Como se fazem novas todas as coisas

Há um ano, o incêndio de Pedrógão Grande deixou-nos em choque. A tragédia uniu-nos no luto, mas dividiu-nos o coração.

Fazia um calor imenso, há um ano. Era sábado e o sol, mesmo assim, convidava ao descanso. As capas dos jornais faziam o luto de Helmut Kohl, sem grandes referências a qualquer alerta. 

A nós, que temos as notícias sempre à mão, já passava das nove da noite quando nos apareceram os primeiros alertas, dizendo que a situação em Pedrógão Grande era incontrolável. E passava das 23h quando esse descontrolo ganhou uma imagem, trágica: um morto, sete mortos, nove mortes. Muitas mais mortes, passados minutos, já com um presidente a caminho, quando a madrugava escureceu de luto. 

De fim-de-semana, eu próprio só acordei para a dimensão da tragédia com uma mensagem da Liliana Valente, a oferecer-se para ir para a redacção. E mais ainda quando soube que o Adriano Miranda se tinha posto à estrada, sem pré-aviso, a caminho do inferno que se punha à nossa frente. Trabalhámos muitas horas depois disso — nós na redacção, a Liliana, o Adriano e outros de nós por lá, a chorar “a noite mais longa, a noite da guerra, a manhã mais cruel, a manhã da tristeza” — como ele nos descreveu agora, dolorosamente.

Há um ano, o incêndio de Pedrógão Grande deixou-nos em choque. A tragédia uniu-nos no luto, mas dividiu-nos o coração. 

Dividiu-nos por dentro, porque uma parte de nós queria a paz de saber que tudo tinha sido feito, que só mesmo uma desgraça divina nos podia ter tirado tantas vidas, 65. 

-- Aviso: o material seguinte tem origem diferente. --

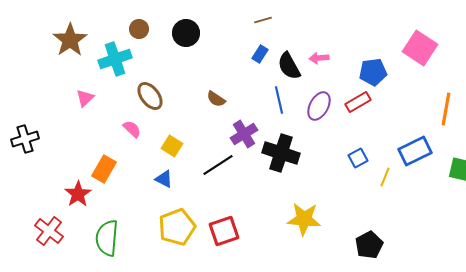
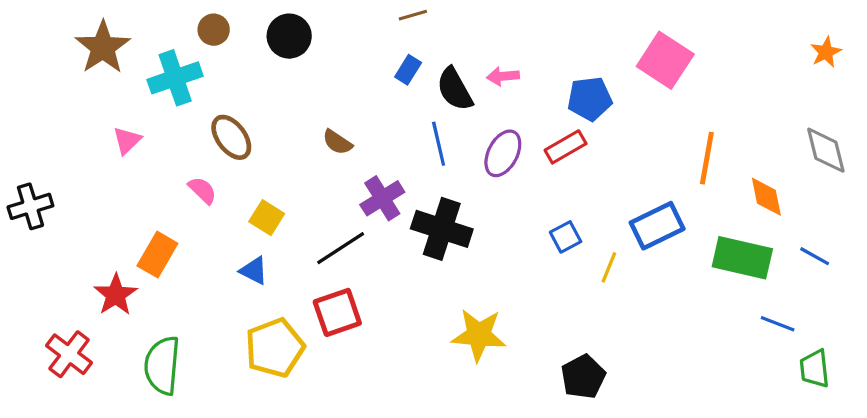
red square: (224, 231) -> (337, 312), moved

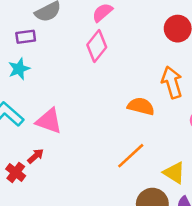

Dividiu-nos por dentro porque a outra parte de nós queria gritar uma pergunta: “Porquê?” Aqui, deste mesmo lugar, gritámos assim: “Todos os anos perguntamos, todos os anos nos respondem que agora vai ser diferente. Nunca é. Em Pedrógão Grande, voltou o inferno. Mas porquê?”

Durante meses, as perguntas repetiram-se. Repetiram-se, já em uníssono, quando a tragédia voltou, no meio do mês de Outubro. Foi quando as respostas começaram a chegar que fizemos a autópsia e terminámos o luto — que começámos a tirar lições.

De há um ano para cá, alguma coisa mudou. Ficámos mais conscientes, sempre alerta. Ficámos mais exigentes e mais responsáveis. Seguimos, de algum modo, em frente.

Em Pedrógão, há uma pele que se regenera, casas que se reconstroem e rotinas que se retomam. Um mundo novo que começa, onde é preciso aprender a voltar a viver. A Liliana Valente, que passou todos estes meses por lá, fez com a Sibila Lind um documentário sobre uma comunidade que é a prova viva disso. Não por acaso, chama-se Eis Que Fazem Novas Todas as Coisas. É a nossa melhor homenagem a quem resiste e virou a página por lá. Amanhã, continuaremos com as perguntas. E a olhar por eles.